::: Given data :::
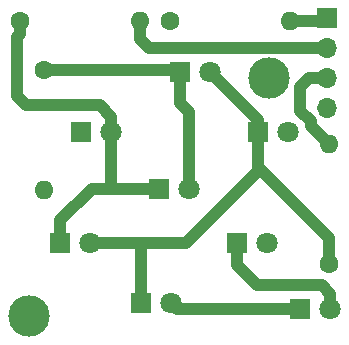
<source format=gbr>
%TF.GenerationSoftware,KiCad,Pcbnew,5.0.2-bee76a0~70~ubuntu18.04.1*%
%TF.CreationDate,2019-02-17T17:10:16-03:00*%
%TF.ProjectId,charlieplex-display-pcb-r00,63686172-6c69-4657-906c-65782d646973,rev?*%
%TF.SameCoordinates,Original*%
%TF.FileFunction,Copper,L2,Bot*%
%TF.FilePolarity,Positive*%
%FSLAX46Y46*%
G04 Gerber Fmt 4.6, Leading zero omitted, Abs format (unit mm)*
G04 Created by KiCad (PCBNEW 5.0.2-bee76a0~70~ubuntu18.04.1) date dom 17 fev 2019 17:10:16 -03*
%MOMM*%
%LPD*%
G01*
G04 APERTURE LIST*
%ADD10O,1.700000X1.700000*%
%ADD11R,1.700000X1.700000*%
%ADD12C,1.800000*%
%ADD13R,1.800000X1.800000*%
%ADD14O,1.600000X1.600000*%
%ADD15C,1.600000*%
%ADD16C,0.800000*%
%ADD17C,3.500000*%
%ADD18C,1.000000*%
G04 APERTURE END LIST*
D10*
X59182000Y-53594000D03*
X59182000Y-51054000D03*
X59182000Y-48514000D03*
D11*
X59182000Y-45974000D03*
D12*
X59436000Y-70612000D03*
D13*
X56896000Y-70612000D03*
X44958000Y-60452000D03*
D12*
X47498000Y-60452000D03*
X40894000Y-55626000D03*
D13*
X38354000Y-55626000D03*
X36576000Y-65024000D03*
D12*
X39116000Y-65024000D03*
X45974000Y-70104000D03*
D13*
X43434000Y-70104000D03*
X51562000Y-65024000D03*
D12*
X54102000Y-65024000D03*
X55880000Y-55626000D03*
D13*
X53340000Y-55626000D03*
X46736000Y-50546000D03*
D12*
X49276000Y-50546000D03*
D14*
X56007000Y-46228000D03*
D15*
X45847000Y-46228000D03*
X33147000Y-46228000D03*
D14*
X43307000Y-46228000D03*
X59309000Y-56642000D03*
D15*
X59309000Y-66802000D03*
X35179000Y-50419000D03*
D14*
X35179000Y-60579000D03*
D16*
X34163000Y-71247000D03*
X34163000Y-71247000D03*
D17*
X33909000Y-71247000D03*
X54229000Y-51054000D03*
D18*
X46482000Y-70612000D02*
X45974000Y-70104000D01*
X56896000Y-70612000D02*
X46482000Y-70612000D01*
X46609000Y-50419000D02*
X46736000Y-50546000D01*
X35179000Y-50419000D02*
X46609000Y-50419000D01*
X47498000Y-60452000D02*
X47498000Y-53975000D01*
X46736000Y-53213000D02*
X46736000Y-50546000D01*
X47498000Y-53975000D02*
X46736000Y-53213000D01*
X57658000Y-51054000D02*
X59182000Y-51054000D01*
X56896000Y-53848000D02*
X56896000Y-51816000D01*
X57785000Y-54737000D02*
X56896000Y-53848000D01*
X56896000Y-51816000D02*
X57658000Y-51054000D01*
X59309000Y-56642000D02*
X57785000Y-55118000D01*
X57785000Y-55118000D02*
X57785000Y-54737000D01*
X53340000Y-54610000D02*
X49276000Y-50546000D01*
X53340000Y-55626000D02*
X53340000Y-54610000D01*
X59309000Y-66802000D02*
X59309000Y-64643000D01*
X53340000Y-58674000D02*
X53340000Y-55626000D01*
X47244000Y-65024000D02*
X53467000Y-58801000D01*
X59309000Y-64643000D02*
X53467000Y-58801000D01*
X53467000Y-58801000D02*
X53340000Y-58674000D01*
X43434000Y-68204000D02*
X43434000Y-65024000D01*
X43434000Y-70104000D02*
X43434000Y-68204000D01*
X39116000Y-65024000D02*
X43434000Y-65024000D01*
X43434000Y-65024000D02*
X47244000Y-65024000D01*
X59436000Y-69339208D02*
X58676792Y-68580000D01*
X59436000Y-70612000D02*
X59436000Y-69339208D01*
X53218000Y-68580000D02*
X51562000Y-66924000D01*
X51562000Y-66924000D02*
X51562000Y-65024000D01*
X58676792Y-68580000D02*
X53218000Y-68580000D01*
X43058000Y-60452000D02*
X44958000Y-60452000D01*
X36576000Y-63124000D02*
X39248000Y-60452000D01*
X36576000Y-65024000D02*
X36576000Y-63124000D01*
X33147000Y-46228000D02*
X33147000Y-47359370D01*
X40894000Y-54353208D02*
X39880792Y-53340000D01*
X40894000Y-55626000D02*
X40894000Y-54353208D01*
X39880792Y-53340000D02*
X33655000Y-53340000D01*
X33655000Y-53340000D02*
X32893000Y-52578000D01*
X32893000Y-47613370D02*
X33147000Y-47359370D01*
X32893000Y-52578000D02*
X32893000Y-47613370D01*
X40894000Y-56898792D02*
X40894000Y-60452000D01*
X40894000Y-55626000D02*
X40894000Y-56898792D01*
X39248000Y-60452000D02*
X40894000Y-60452000D01*
X40894000Y-60452000D02*
X43058000Y-60452000D01*
X59182000Y-48514000D02*
X44069000Y-48514000D01*
X43307000Y-47752000D02*
X43307000Y-46228000D01*
X44069000Y-48514000D02*
X43307000Y-47752000D01*
X58928000Y-46228000D02*
X59182000Y-45974000D01*
X56007000Y-46228000D02*
X58928000Y-46228000D01*
M02*

</source>
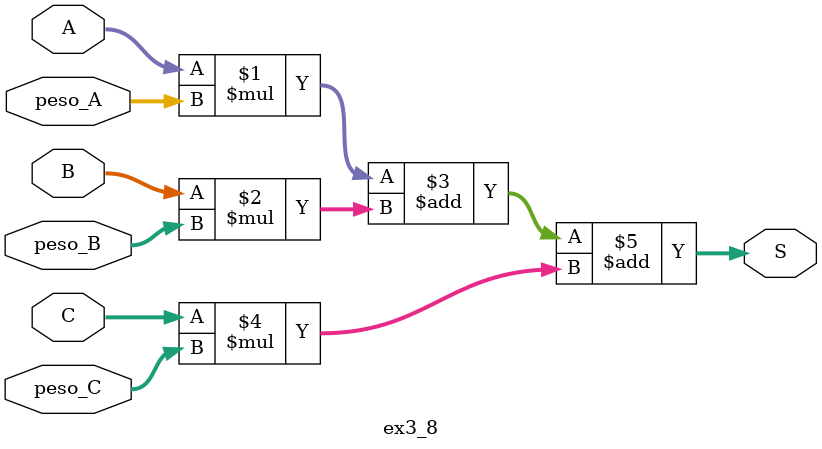
<source format=v>
module ex3_8(
    input signed [3:0] A, B, C,
    input signed [3:0] peso_A, peso_B, peso_C,
    output signed [9:0] S
	 );
	 
	 assign S = A*peso_A + B*peso_B + C*peso_C;
endmodule
</source>
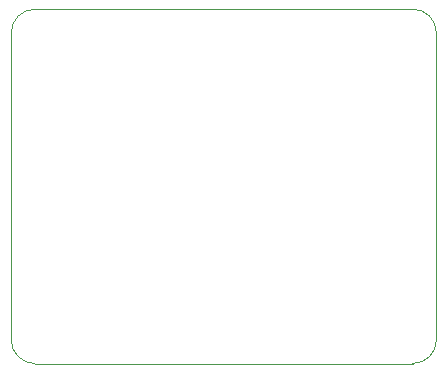
<source format=gbr>
%TF.GenerationSoftware,KiCad,Pcbnew,9.0.3*%
%TF.CreationDate,2025-07-20T15:06:00+03:00*%
%TF.ProjectId,PMDBG-FFC20,504d4442-472d-4464-9643-32302e6b6963,rev?*%
%TF.SameCoordinates,Original*%
%TF.FileFunction,Profile,NP*%
%FSLAX46Y46*%
G04 Gerber Fmt 4.6, Leading zero omitted, Abs format (unit mm)*
G04 Created by KiCad (PCBNEW 9.0.3) date 2025-07-20 15:06:00*
%MOMM*%
%LPD*%
G01*
G04 APERTURE LIST*
%TA.AperFunction,Profile*%
%ADD10C,0.100000*%
%TD*%
G04 APERTURE END LIST*
D10*
X-18000000Y13000000D02*
G75*
G02*
X-16000000Y15000000I2000000J0D01*
G01*
X18000000Y-13000000D02*
G75*
G02*
X16000000Y-15000000I-2000000J0D01*
G01*
X16000000Y15000000D02*
G75*
G02*
X18000000Y13000000I0J-2000000D01*
G01*
X-16000000Y-15000000D02*
X16000000Y-15000000D01*
X-18000000Y-13000000D02*
X-18000000Y13000000D01*
X18000000Y13000000D02*
X18000000Y-13000000D01*
X-16000000Y15000000D02*
X16000000Y15000000D01*
X-16000000Y-15000000D02*
G75*
G02*
X-18000000Y-13000000I0J2000000D01*
G01*
M02*

</source>
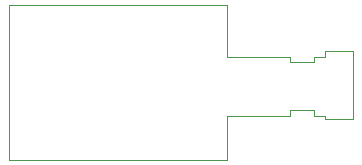
<source format=gbr>
%TF.GenerationSoftware,KiCad,Pcbnew,7.0.10-7.0.10~ubuntu22.04.1*%
%TF.CreationDate,2024-01-24T09:48:51-05:00*%
%TF.ProjectId,imu-rj-adapter,696d752d-726a-42d6-9164-61707465722e,rev?*%
%TF.SameCoordinates,Original*%
%TF.FileFunction,Profile,NP*%
%FSLAX46Y46*%
G04 Gerber Fmt 4.6, Leading zero omitted, Abs format (unit mm)*
G04 Created by KiCad (PCBNEW 7.0.10-7.0.10~ubuntu22.04.1) date 2024-01-24 09:48:51*
%MOMM*%
%LPD*%
G01*
G04 APERTURE LIST*
%TA.AperFunction,Profile*%
%ADD10C,0.100000*%
%TD*%
G04 APERTURE END LIST*
D10*
X70300000Y-67400000D02*
X72300000Y-67400000D01*
X72300000Y-67400000D02*
X72300000Y-67900000D01*
X72300000Y-63400000D02*
X70300000Y-63400000D01*
X64900000Y-62900000D02*
X64900000Y-58500000D01*
X64900000Y-67900000D02*
X64900000Y-71700000D01*
X72300000Y-62900000D02*
X72300000Y-63400000D01*
X73200000Y-62900000D02*
X73200000Y-62400000D01*
X70300000Y-67900000D02*
X64900000Y-67900000D01*
X75600000Y-62400000D02*
X75600000Y-68200000D01*
X72300000Y-62900000D02*
X73200000Y-62900000D01*
X46500000Y-71700000D02*
X64900000Y-71700000D01*
X64900000Y-58500000D02*
X46500000Y-58500000D01*
X46500000Y-58500000D02*
X46500000Y-71700000D01*
X70300000Y-62900000D02*
X64900000Y-62900000D01*
X73200000Y-68200000D02*
X73200000Y-67900000D01*
X75600000Y-68200000D02*
X73200000Y-68200000D01*
X73200000Y-62400000D02*
X75600000Y-62400000D01*
X70300000Y-63400000D02*
X70300000Y-62900000D01*
X73200000Y-67900000D02*
X72300000Y-67900000D01*
X70300000Y-67900000D02*
X70300000Y-67400000D01*
M02*

</source>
:::
- About this task: Each line in the data that holds the string "input" must be returned.

- Task answer:
    input signed [3:0] A, B, C,
    input signed [3:0] peso_A, peso_B, peso_C,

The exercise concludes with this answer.